During a late-night press conference Sunday, about as much time was spent bemoaning lack of air conditioning in school buildings as discussing teacher performance by Lewis, a Dartmouth graduate who turned to the classroom after a short-lived stand-up comedy fling. And it was unclear why frustrated city negotiators had been unable to contact her for hours during the day as parents awaited a resolution with bated breath.

The union comes close to desiring a lifetime job guarantee as it presses for full recall rights for any member who suffers a layoff. They scoffed Sunday at a city proposal under which those whose schools are shut would merely be assured of an interview with a principal elsewhere but not necessarily a post elsewhere if a vacancy existed.

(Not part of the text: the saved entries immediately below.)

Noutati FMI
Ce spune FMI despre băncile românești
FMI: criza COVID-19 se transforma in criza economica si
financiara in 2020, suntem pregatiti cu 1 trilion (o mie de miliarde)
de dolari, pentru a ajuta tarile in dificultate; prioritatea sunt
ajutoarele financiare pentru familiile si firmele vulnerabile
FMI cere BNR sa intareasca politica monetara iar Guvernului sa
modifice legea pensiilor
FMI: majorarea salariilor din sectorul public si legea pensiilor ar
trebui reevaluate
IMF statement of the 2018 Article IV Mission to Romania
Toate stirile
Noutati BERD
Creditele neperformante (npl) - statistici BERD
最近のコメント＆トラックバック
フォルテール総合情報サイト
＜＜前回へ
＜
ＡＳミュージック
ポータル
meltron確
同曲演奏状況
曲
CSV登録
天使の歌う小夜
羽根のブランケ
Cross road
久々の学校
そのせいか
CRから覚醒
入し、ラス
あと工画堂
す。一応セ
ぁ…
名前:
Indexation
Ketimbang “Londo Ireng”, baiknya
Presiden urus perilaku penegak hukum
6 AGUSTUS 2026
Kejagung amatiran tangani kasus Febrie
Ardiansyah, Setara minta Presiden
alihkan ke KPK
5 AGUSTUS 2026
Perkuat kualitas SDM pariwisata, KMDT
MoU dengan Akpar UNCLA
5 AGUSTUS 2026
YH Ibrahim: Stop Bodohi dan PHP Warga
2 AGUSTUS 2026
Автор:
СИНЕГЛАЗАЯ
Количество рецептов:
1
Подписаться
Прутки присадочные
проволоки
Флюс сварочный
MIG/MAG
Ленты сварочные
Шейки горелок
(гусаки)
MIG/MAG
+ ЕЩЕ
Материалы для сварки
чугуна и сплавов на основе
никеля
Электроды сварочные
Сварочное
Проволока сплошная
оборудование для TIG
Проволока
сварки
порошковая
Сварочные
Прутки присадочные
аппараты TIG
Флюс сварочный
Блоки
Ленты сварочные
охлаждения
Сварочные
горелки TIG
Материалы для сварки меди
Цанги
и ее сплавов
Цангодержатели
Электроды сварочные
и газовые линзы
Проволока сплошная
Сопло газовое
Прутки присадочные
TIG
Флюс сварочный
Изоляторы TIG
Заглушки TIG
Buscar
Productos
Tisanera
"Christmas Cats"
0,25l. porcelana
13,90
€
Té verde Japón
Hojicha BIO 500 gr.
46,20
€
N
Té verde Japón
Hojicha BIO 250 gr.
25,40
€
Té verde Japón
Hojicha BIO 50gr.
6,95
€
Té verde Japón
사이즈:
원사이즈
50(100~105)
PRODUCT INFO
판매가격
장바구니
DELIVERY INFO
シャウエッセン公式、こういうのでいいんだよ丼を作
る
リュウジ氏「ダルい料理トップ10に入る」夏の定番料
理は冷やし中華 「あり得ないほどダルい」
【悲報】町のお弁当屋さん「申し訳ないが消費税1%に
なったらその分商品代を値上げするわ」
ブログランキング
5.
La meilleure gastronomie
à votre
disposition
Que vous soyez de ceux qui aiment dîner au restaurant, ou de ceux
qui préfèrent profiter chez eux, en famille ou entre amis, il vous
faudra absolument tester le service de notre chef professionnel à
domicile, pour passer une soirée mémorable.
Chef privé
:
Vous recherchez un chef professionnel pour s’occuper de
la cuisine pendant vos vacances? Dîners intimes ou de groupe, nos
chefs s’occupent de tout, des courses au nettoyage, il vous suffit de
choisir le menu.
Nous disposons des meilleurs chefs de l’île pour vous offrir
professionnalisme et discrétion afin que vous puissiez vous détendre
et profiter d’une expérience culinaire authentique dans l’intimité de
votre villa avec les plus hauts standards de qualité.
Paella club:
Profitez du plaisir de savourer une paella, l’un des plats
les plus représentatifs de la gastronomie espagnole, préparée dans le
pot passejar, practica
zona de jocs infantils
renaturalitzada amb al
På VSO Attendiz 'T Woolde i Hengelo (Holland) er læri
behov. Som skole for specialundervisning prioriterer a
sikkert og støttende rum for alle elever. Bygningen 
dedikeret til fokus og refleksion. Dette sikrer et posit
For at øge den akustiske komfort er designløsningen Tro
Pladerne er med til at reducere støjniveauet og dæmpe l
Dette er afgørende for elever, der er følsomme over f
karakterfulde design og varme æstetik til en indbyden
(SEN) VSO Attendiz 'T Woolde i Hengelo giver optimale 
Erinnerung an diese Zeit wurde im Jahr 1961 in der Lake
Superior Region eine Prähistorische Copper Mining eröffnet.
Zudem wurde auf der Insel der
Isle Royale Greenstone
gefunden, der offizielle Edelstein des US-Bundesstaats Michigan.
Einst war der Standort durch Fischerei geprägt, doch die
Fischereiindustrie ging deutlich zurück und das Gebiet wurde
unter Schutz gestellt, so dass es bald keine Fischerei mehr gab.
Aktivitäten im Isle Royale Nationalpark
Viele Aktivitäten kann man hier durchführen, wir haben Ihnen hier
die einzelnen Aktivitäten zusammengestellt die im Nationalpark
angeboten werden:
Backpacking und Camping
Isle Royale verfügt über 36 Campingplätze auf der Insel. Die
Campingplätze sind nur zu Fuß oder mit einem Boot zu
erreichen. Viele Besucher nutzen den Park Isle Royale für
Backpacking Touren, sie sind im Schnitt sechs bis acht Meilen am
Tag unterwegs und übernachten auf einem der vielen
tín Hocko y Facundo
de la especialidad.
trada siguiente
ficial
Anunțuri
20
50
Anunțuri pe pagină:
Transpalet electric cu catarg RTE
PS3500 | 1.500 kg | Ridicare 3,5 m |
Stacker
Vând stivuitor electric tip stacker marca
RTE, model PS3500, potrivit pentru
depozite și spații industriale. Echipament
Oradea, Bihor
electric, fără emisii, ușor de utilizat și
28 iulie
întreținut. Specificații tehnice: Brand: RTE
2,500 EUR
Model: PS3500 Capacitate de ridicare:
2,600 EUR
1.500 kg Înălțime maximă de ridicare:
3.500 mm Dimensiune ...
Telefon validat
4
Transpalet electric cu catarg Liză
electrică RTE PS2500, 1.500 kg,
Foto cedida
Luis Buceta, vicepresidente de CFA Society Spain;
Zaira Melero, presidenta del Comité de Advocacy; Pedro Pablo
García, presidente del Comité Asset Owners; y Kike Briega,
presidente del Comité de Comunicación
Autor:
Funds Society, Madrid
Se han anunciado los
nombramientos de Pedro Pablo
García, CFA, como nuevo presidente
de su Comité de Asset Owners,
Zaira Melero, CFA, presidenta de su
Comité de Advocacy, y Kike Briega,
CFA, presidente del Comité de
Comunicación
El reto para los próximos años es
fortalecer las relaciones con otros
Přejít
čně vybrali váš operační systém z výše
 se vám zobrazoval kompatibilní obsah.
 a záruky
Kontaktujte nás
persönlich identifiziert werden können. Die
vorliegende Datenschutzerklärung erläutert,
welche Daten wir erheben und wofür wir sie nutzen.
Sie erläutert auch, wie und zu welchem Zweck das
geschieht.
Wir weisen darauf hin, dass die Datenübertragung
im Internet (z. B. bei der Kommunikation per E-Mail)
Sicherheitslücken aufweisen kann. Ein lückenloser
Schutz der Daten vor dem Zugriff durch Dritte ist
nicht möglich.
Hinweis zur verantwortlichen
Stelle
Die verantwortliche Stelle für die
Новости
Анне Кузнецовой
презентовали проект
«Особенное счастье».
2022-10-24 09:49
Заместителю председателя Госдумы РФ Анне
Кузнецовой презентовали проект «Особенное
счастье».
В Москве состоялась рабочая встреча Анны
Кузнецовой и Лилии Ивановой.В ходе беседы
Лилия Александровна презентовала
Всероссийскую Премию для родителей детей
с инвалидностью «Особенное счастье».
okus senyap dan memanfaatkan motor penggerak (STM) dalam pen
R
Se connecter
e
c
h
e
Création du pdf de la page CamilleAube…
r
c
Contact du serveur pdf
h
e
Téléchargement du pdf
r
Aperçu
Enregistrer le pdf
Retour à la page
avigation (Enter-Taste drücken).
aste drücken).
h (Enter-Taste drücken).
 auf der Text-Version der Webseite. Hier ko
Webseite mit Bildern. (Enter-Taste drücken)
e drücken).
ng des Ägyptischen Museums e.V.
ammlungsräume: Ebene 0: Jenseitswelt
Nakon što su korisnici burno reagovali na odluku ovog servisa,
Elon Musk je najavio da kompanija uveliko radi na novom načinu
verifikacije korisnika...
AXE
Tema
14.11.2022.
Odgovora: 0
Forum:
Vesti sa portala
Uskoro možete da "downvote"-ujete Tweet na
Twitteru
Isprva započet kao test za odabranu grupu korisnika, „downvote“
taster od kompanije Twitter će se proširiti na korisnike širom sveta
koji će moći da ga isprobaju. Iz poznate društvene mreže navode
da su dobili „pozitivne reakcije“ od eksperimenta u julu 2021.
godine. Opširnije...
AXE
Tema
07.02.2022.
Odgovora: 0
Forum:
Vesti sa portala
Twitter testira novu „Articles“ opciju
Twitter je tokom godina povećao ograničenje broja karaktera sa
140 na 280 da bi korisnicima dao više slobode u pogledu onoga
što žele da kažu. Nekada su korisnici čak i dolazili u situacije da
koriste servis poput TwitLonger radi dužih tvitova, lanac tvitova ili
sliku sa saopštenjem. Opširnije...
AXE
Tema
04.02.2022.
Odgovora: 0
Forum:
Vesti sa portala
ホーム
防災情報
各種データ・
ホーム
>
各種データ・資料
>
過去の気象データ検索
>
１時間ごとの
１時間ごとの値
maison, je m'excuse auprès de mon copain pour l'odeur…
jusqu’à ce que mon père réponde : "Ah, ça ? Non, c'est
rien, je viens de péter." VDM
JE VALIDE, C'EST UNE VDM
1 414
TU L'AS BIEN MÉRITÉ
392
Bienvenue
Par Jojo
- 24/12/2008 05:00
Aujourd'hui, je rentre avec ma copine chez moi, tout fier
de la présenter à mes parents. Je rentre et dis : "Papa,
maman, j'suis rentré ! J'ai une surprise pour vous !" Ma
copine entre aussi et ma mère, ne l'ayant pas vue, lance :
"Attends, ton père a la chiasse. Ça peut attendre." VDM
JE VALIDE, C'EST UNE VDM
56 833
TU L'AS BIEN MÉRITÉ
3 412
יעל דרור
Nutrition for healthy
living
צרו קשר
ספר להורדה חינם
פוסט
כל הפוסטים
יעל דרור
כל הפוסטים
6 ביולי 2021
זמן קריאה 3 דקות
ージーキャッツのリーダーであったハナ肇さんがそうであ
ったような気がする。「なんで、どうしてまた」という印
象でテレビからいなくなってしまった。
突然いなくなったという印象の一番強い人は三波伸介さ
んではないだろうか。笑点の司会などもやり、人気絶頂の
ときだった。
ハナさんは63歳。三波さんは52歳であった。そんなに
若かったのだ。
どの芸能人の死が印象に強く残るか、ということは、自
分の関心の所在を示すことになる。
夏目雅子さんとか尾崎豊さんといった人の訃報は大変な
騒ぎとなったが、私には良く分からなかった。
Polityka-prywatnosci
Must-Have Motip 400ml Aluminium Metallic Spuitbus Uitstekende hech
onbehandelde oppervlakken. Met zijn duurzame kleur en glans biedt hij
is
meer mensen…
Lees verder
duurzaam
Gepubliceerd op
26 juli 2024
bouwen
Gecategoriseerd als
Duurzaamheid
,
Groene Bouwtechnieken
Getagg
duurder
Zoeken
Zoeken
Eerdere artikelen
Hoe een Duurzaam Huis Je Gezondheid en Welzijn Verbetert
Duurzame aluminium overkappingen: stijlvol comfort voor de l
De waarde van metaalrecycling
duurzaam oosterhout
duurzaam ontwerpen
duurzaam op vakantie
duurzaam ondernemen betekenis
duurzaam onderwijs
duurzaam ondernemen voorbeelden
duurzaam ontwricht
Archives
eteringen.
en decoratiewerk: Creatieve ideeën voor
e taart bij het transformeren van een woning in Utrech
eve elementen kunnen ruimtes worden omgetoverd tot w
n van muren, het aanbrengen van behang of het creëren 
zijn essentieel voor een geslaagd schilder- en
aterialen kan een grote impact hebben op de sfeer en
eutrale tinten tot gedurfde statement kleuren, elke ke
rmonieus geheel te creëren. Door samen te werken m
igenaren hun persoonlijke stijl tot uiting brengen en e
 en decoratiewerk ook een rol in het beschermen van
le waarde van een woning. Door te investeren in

Is Emanuel up to the job of convincing a teacher-loving public why the city really can’t afford even what he seems to have generously proposed (by some measures, about a 16 percent raise over four years)? Can he succinctly message how the union really doesn’t want to be held accountable for students’ performance? (Lewis cites poverty, violence, and other social issues beyond teachers’ control that lower test scores.) From some perspectives, the walkout borders on the irrational.

Former mayor Richard M. Daley, who governed Chicago for 22 years prior to Emanuel, gave the union unduly rich deals, with various schools superintendents just along for the bargaining ride, most notably Arne Duncan, now the U.S. Secretary of Education.

Daley can easily be chided for giving away the store in some ways, though he had the nerve to take over the entire system during the mid-1990s in a deal with the legislature and inspired real achievements. Those include creating knockout “selective enrollment” high schools, which perform better in state tests than the fanciest suburban schools, which traditionally led the pack.

But Daley also knew the political perils of a strike, especially if you were a white mayor overseeing a school system that is majority black and Latino. The optics can be all wrong.

Conventional wisdom suggests a brief walkout, with the real substantive questions being how much deeper into a financial hole a new contract puts the schools system and what, if anything, it does for improving teacher performance.

Regardless, the Missile faces the biggest political crisis of his life as he presumably carves out time to speed-dial prospective donors for the prime pro-Obama super PAC.

Obama and many Democrats have been wary of involvement with groups allowed to accept unlimited, even anonymous, contributions as permitted by the Supreme Court’s Citizens United decision. But Romney’s super-PAC fundraising advantage has loomed so large that the argument to kick-start the effort was won by those saying fight fire with fire.

Last week Emanuel was beckoned to head an existing but lagging effort. There are few, if any, in the Democratic Party with his Rolodex and experience tapping the wealthy, given two decades of raising money for presidents, the Democratic Congressional Campaign Committee (as a Chicago congressman), and his own mayoral campaign.

But at least for a likely day or two, the Missile must deal both with Lewis, the failed comic who has already won key concessions for her members, and parents scurrying to deal with homebound children.

During his own press conference late Sunday, he suggested the differences between the parties were modest and that he didn’t quite understand why the teachers couldn’t return to class Monday as negotiations continued.

In a blazer and dress shirt open at the collar, he was cool and measured, surely belying a famous inner rage.